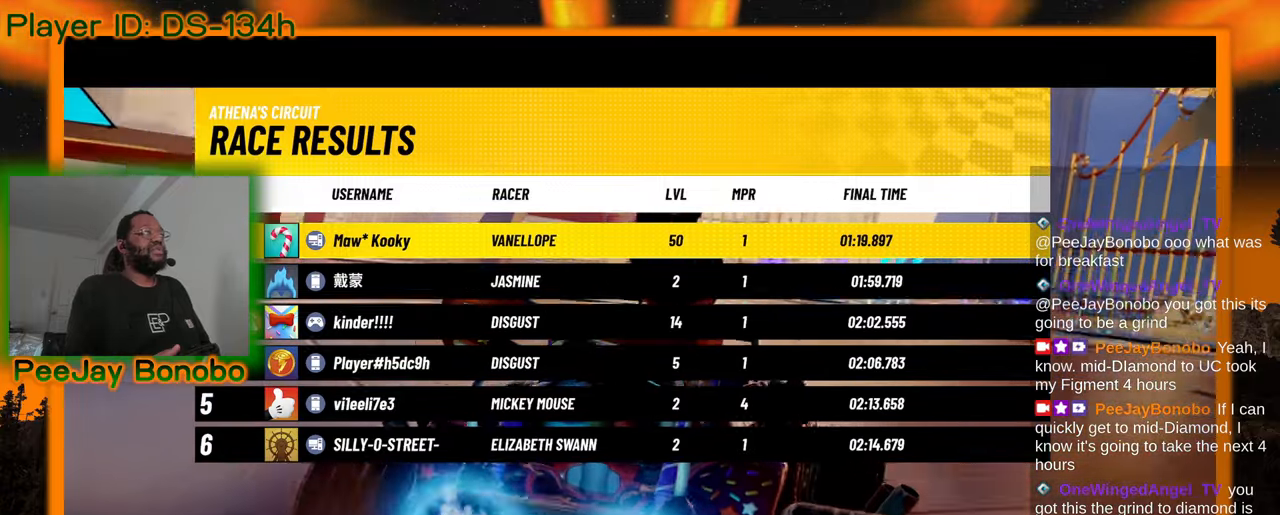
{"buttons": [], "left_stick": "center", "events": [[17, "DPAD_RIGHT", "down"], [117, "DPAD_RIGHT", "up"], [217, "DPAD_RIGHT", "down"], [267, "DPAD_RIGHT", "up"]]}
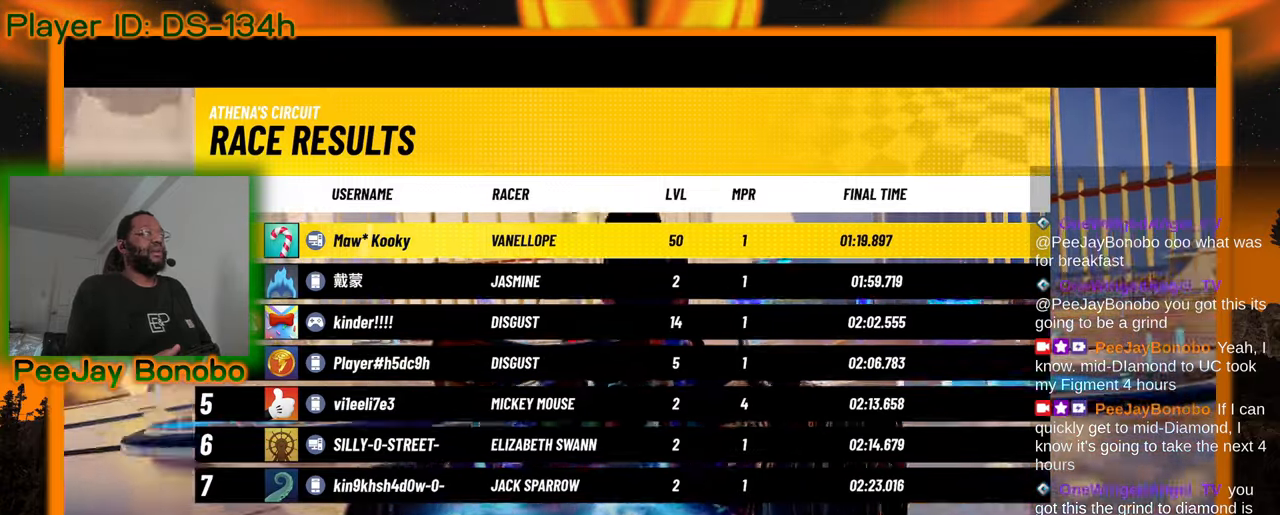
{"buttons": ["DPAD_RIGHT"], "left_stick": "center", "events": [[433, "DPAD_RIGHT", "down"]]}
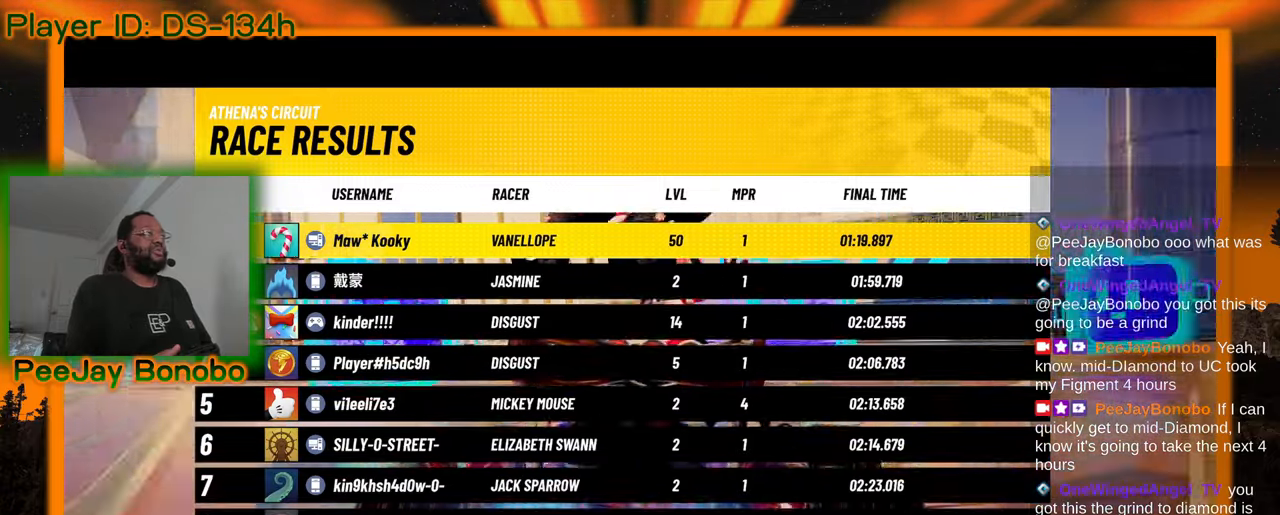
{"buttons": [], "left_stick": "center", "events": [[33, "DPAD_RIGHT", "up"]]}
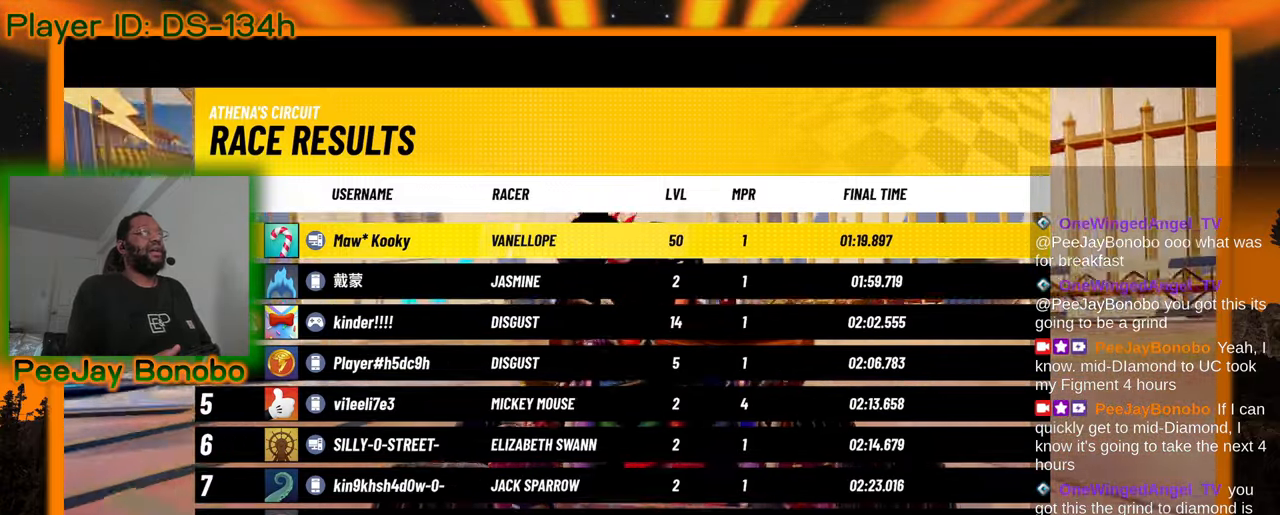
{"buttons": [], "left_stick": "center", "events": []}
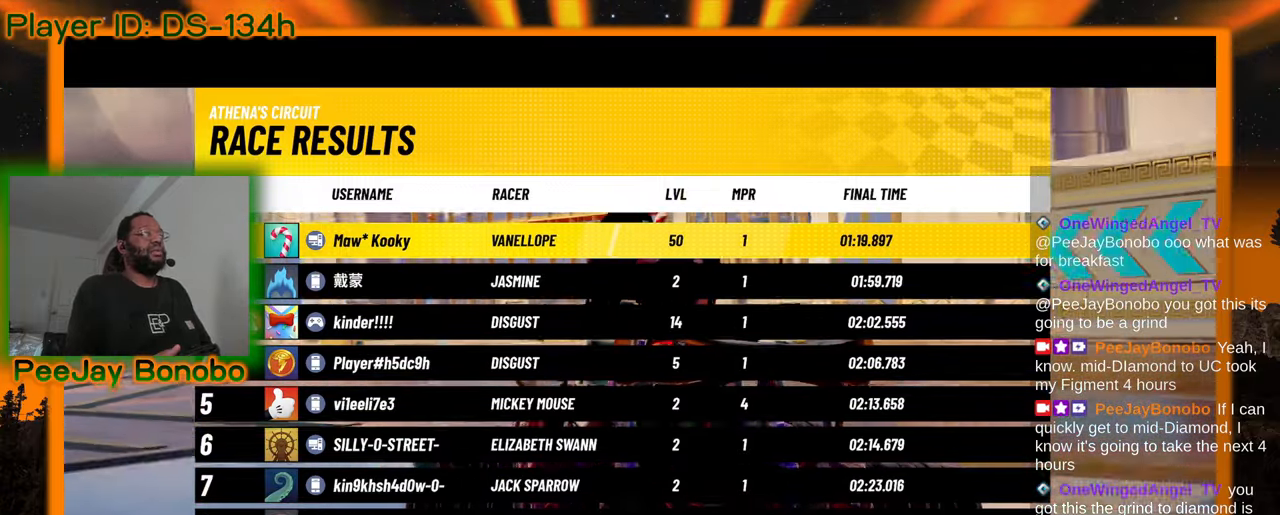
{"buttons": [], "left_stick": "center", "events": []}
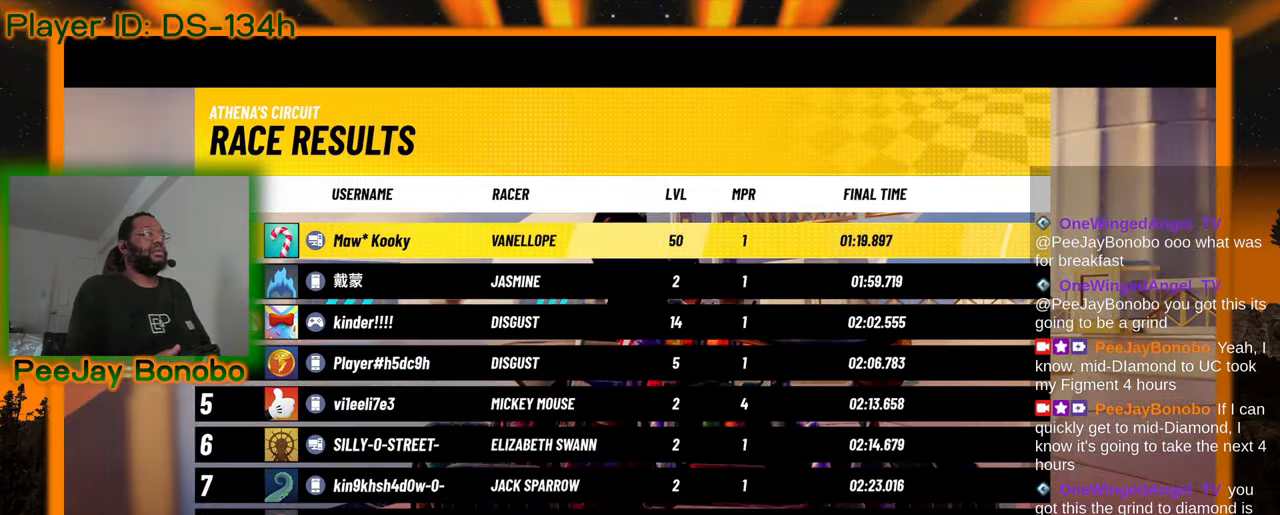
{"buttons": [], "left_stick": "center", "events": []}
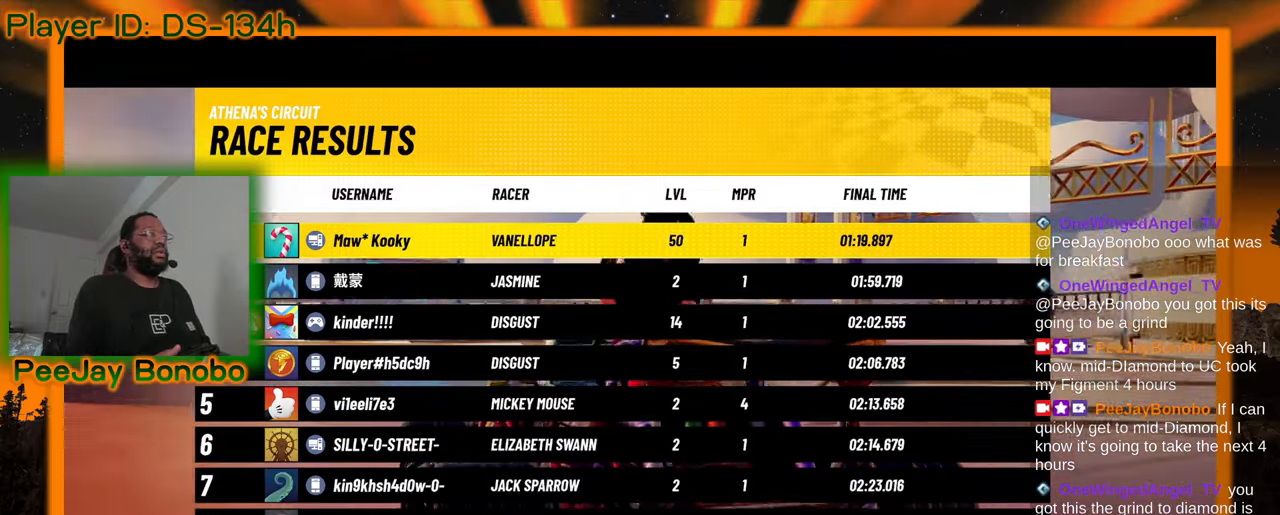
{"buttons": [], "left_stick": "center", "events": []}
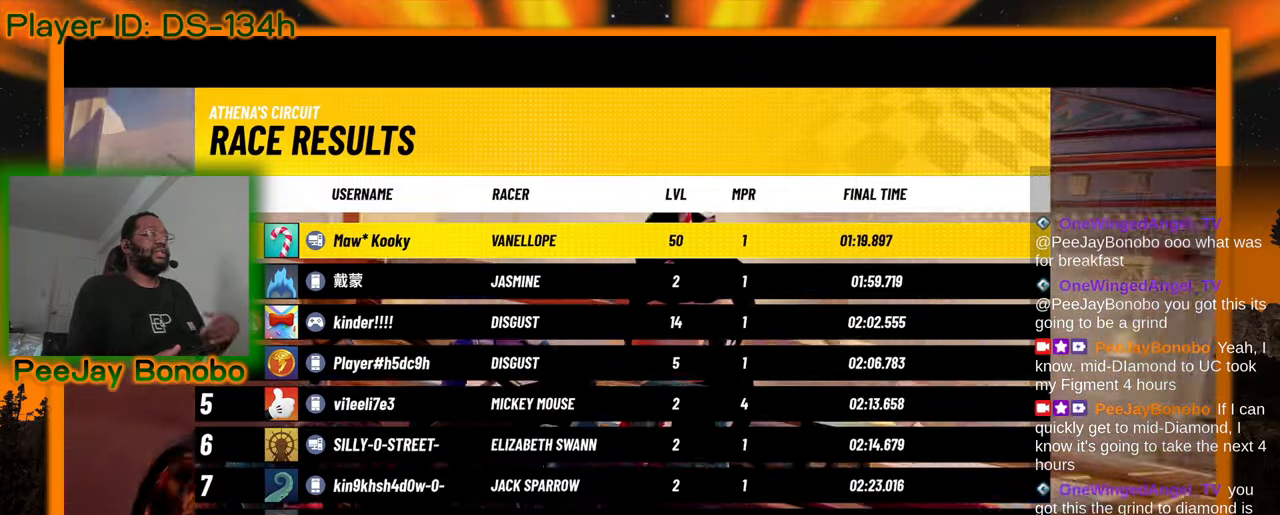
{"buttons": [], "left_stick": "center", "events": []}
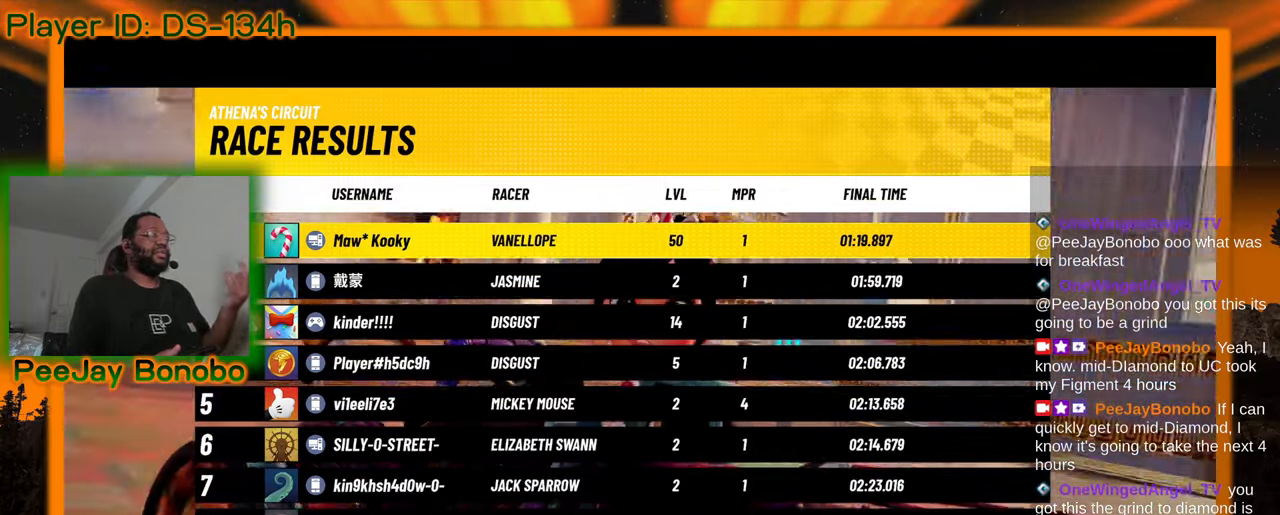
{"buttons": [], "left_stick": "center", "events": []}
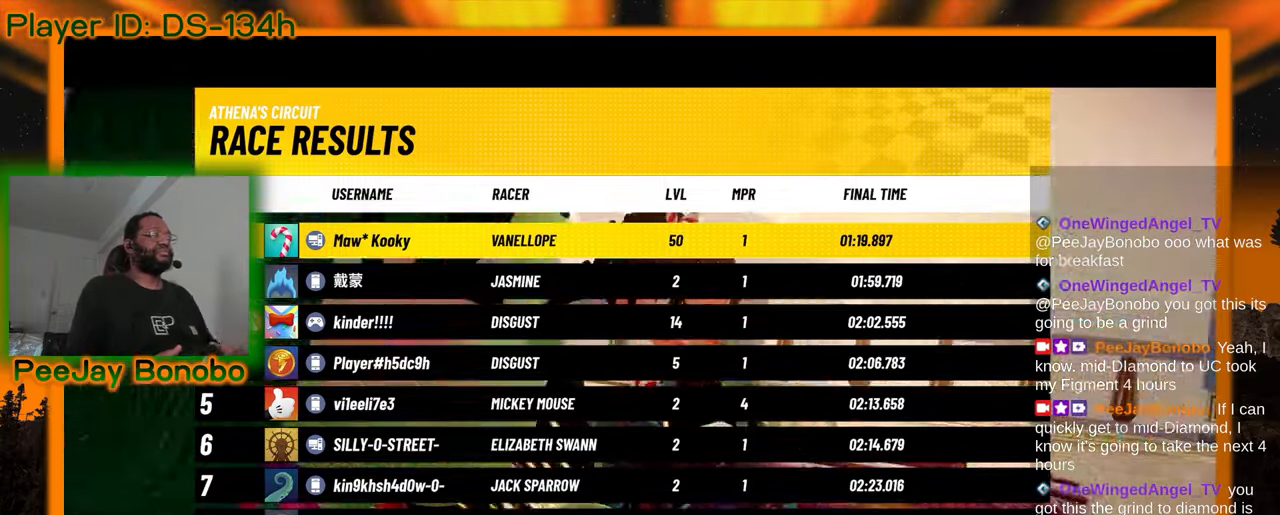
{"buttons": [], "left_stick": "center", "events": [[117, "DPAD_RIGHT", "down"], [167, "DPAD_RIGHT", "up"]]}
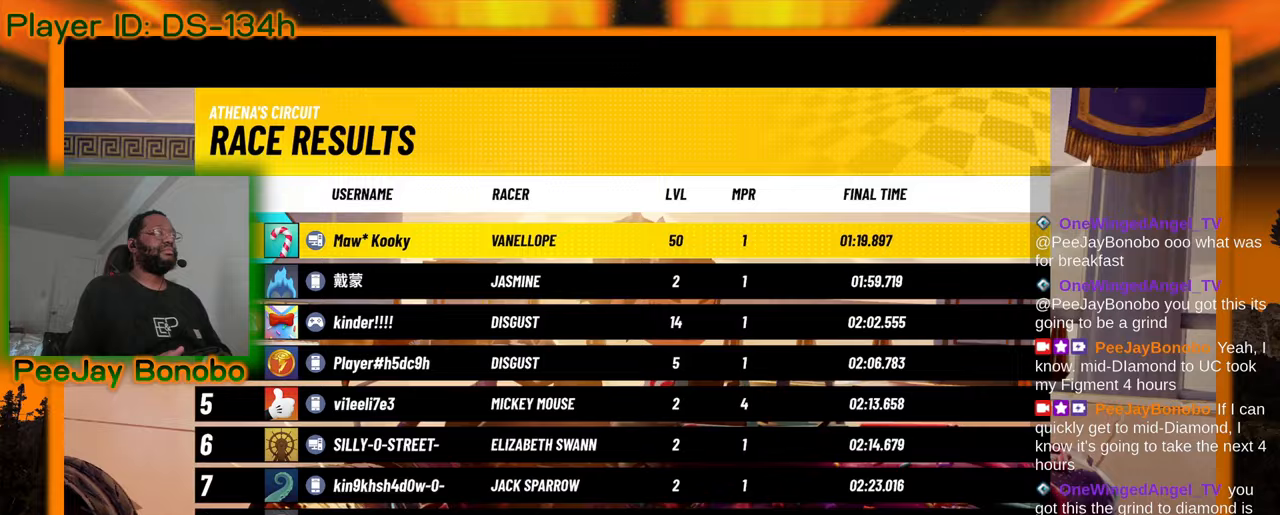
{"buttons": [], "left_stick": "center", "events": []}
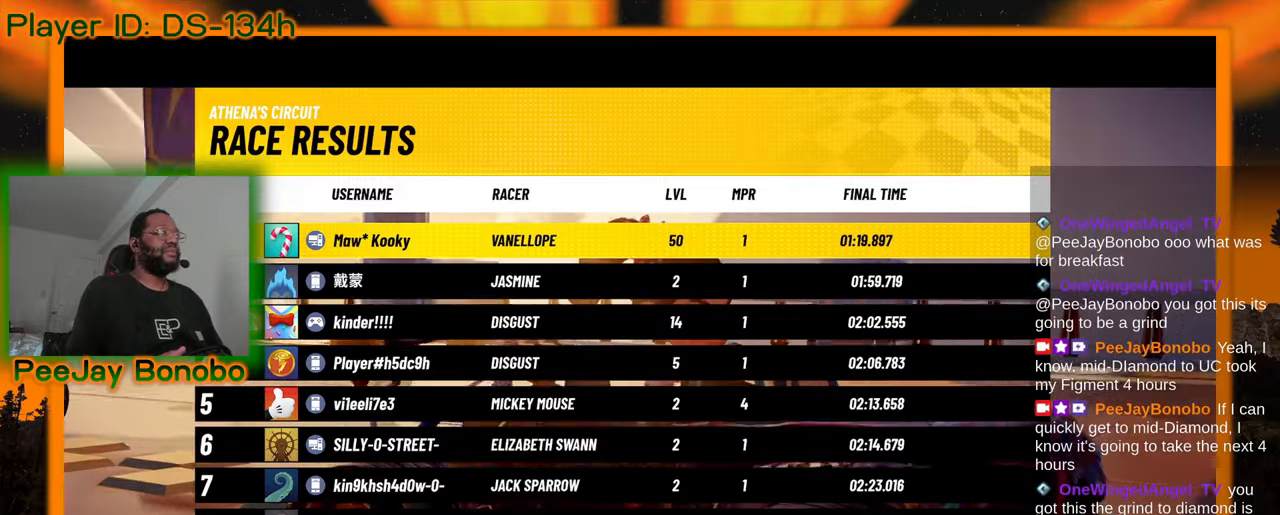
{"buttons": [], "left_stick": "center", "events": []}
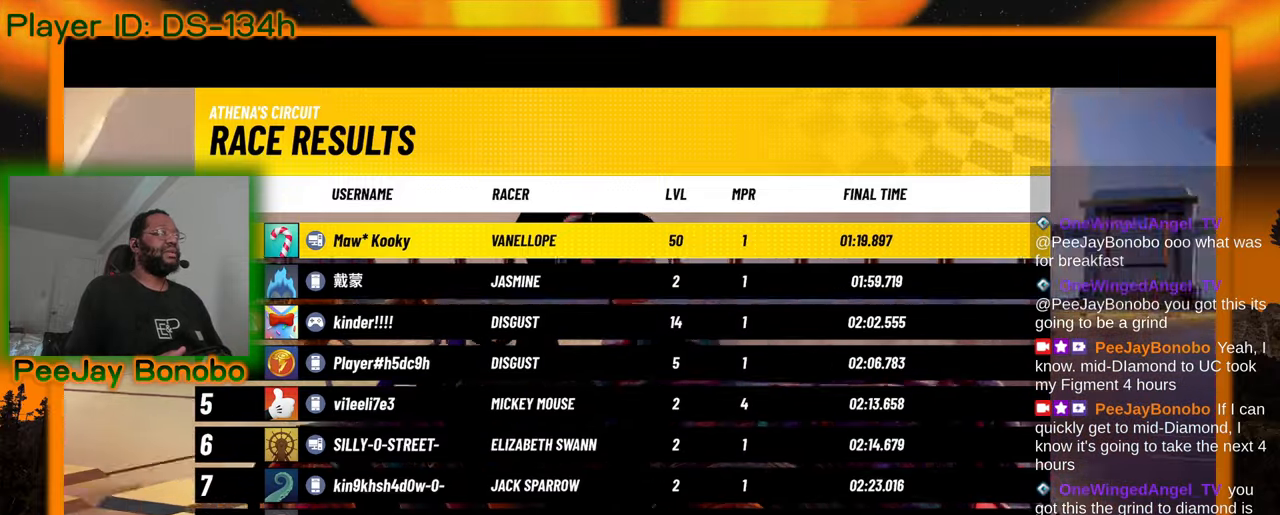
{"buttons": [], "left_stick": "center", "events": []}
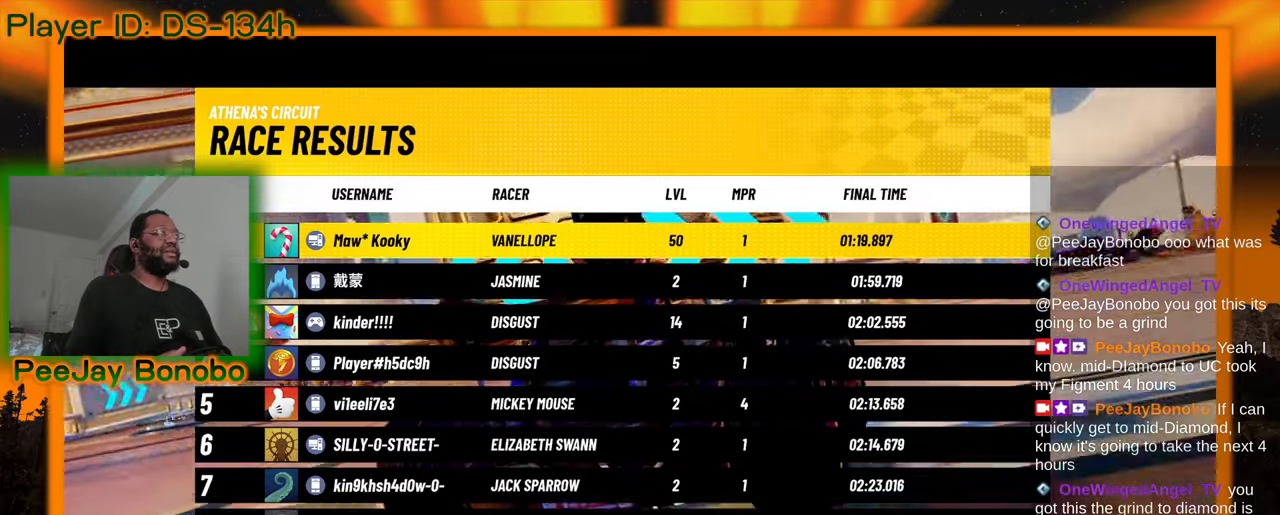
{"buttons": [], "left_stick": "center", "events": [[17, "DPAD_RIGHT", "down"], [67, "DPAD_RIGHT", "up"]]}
-------
● Work order: Set the entire listing down again, exact in every line, without any pictures.

● Written answer:
{"buttons": [], "left_stick": "center", "events": [[17, "DPAD_RIGHT", "down"], [117, "DPAD_RIGHT", "up"], [217, "DPAD_RIGHT", "down"], [267, "DPAD_RIGHT", "up"]]}
{"buttons": ["DPAD_RIGHT"], "left_stick": "center", "events": [[433, "DPAD_RIGHT", "down"]]}
{"buttons": [], "left_stick": "center", "events": [[33, "DPAD_RIGHT", "up"]]}
{"buttons": [], "left_stick": "center", "events": []}
{"buttons": [], "left_stick": "center", "events": []}
{"buttons": [], "left_stick": "center", "events": []}
{"buttons": [], "left_stick": "center", "events": []}
{"buttons": [], "left_stick": "center", "events": []}
{"buttons": [], "left_stick": "center", "events": []}
{"buttons": [], "left_stick": "center", "events": [[117, "DPAD_RIGHT", "down"], [167, "DPAD_RIGHT", "up"]]}
{"buttons": [], "left_stick": "center", "events": []}
{"buttons": [], "left_stick": "center", "events": []}
{"buttons": [], "left_stick": "center", "events": []}
{"buttons": [], "left_stick": "center", "events": [[17, "DPAD_RIGHT", "down"], [67, "DPAD_RIGHT", "up"]]}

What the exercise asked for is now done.